The AUC measure was found to be a preferred performance indicator over accuracy, an observation that was commented in [19] although it is recommended to consider different evaluation metrics to discuss performance of a classifier on a particular problem. This observation is validated by the ROC curve obtained under change in posture compared to that obtained under change in speed.

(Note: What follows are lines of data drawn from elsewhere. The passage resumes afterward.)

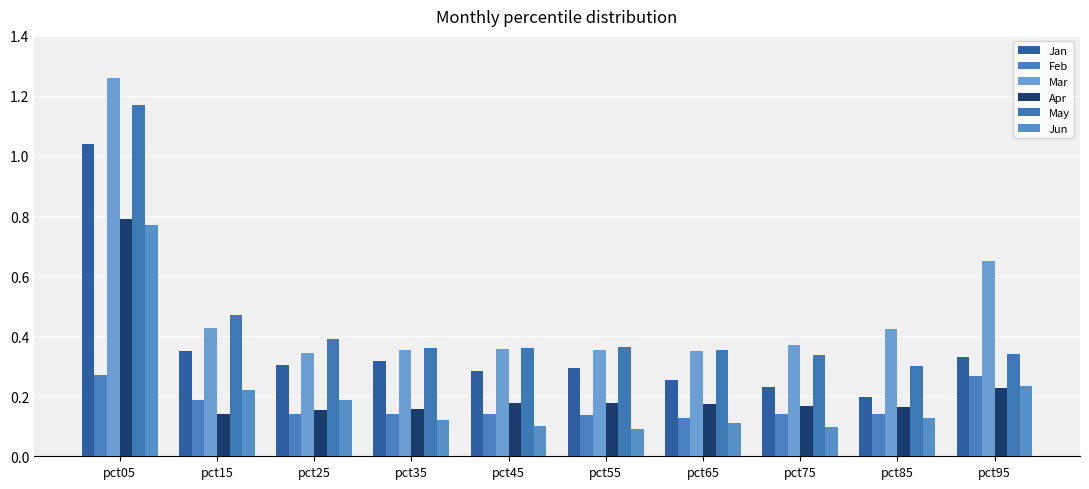

Count the number of categories in the chart.

10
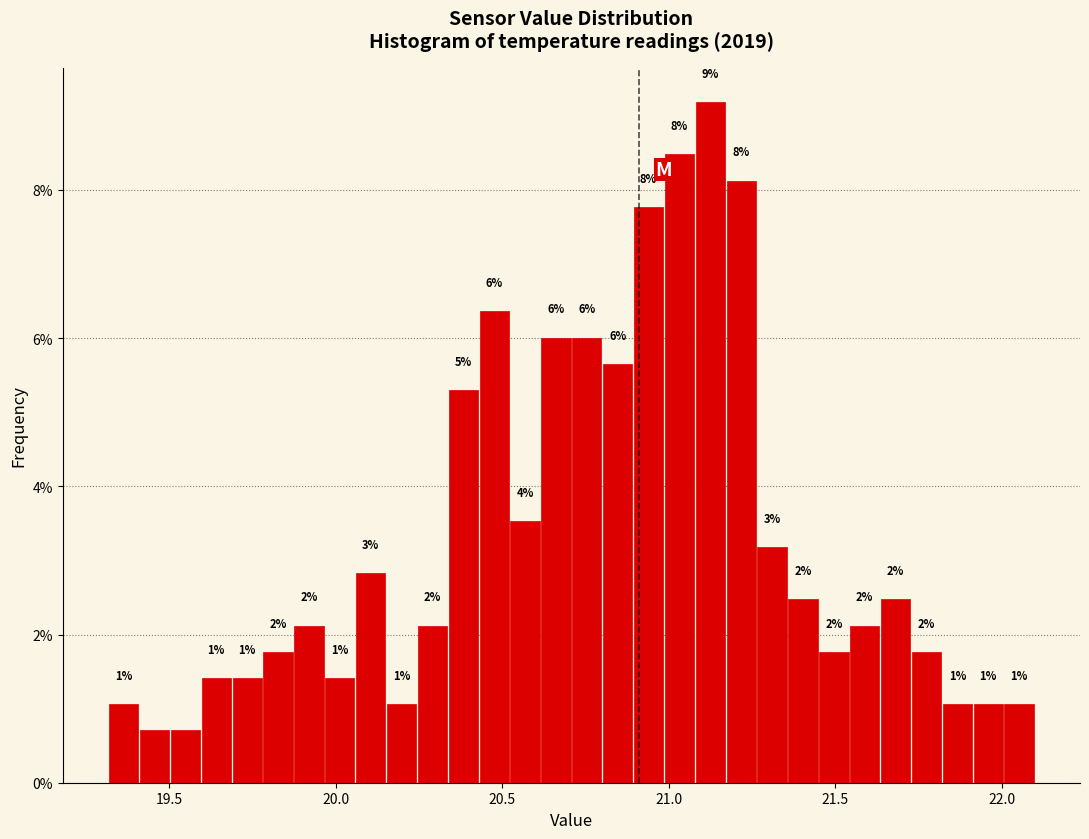

Around what value on the x-axis is the tallest bar? Give the approximate position of its centre, as read against the axis.

21.10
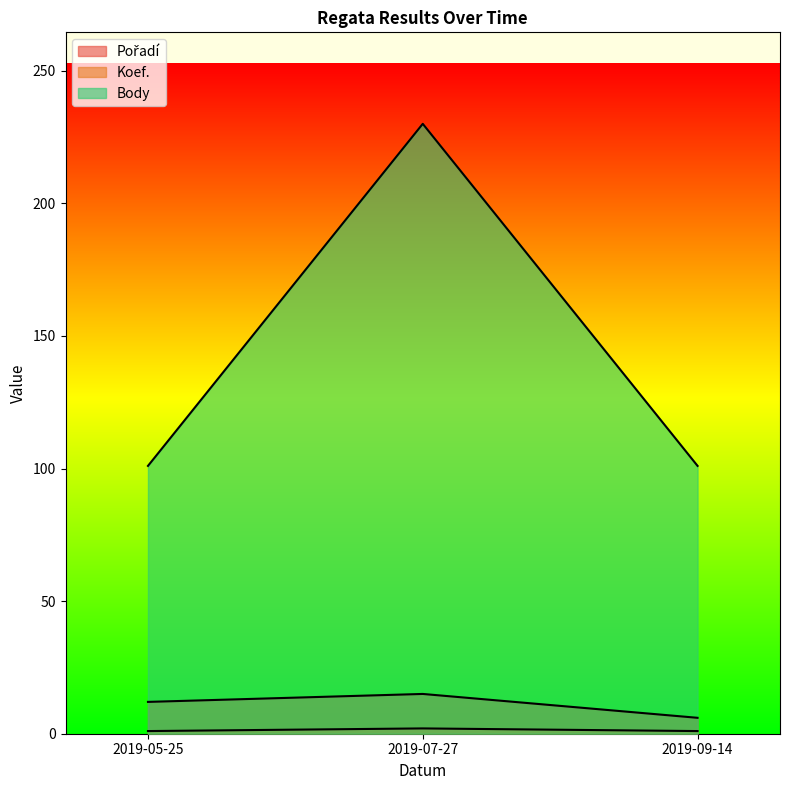

Which series has the largest total across all categories?

Body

It is astonishing that some of the machine learning algorithms could reach such very high level of performance in discriminating self- from other-touch. Common sense would suggest that the applied pressure would be a factor but the results suggest otherwise. The same can be said of the speed of sliding. If it was an important factor, then the dataset where speed was purposefully varied would have led to poor performance, which was not the case. Thus, surprisingly, the latent characteristics that enabled discrimination between self- and other-touch were not related to neither the tonic nor the kinematic attributes of the gestures employed. Since it is not at all obvious which signal characteristics these algorithms exploited to achieve discrimination, future research will seek to identify which invariant properties hidden in the recorded tactile signals were used by the classifier to discriminate self- from other-touch.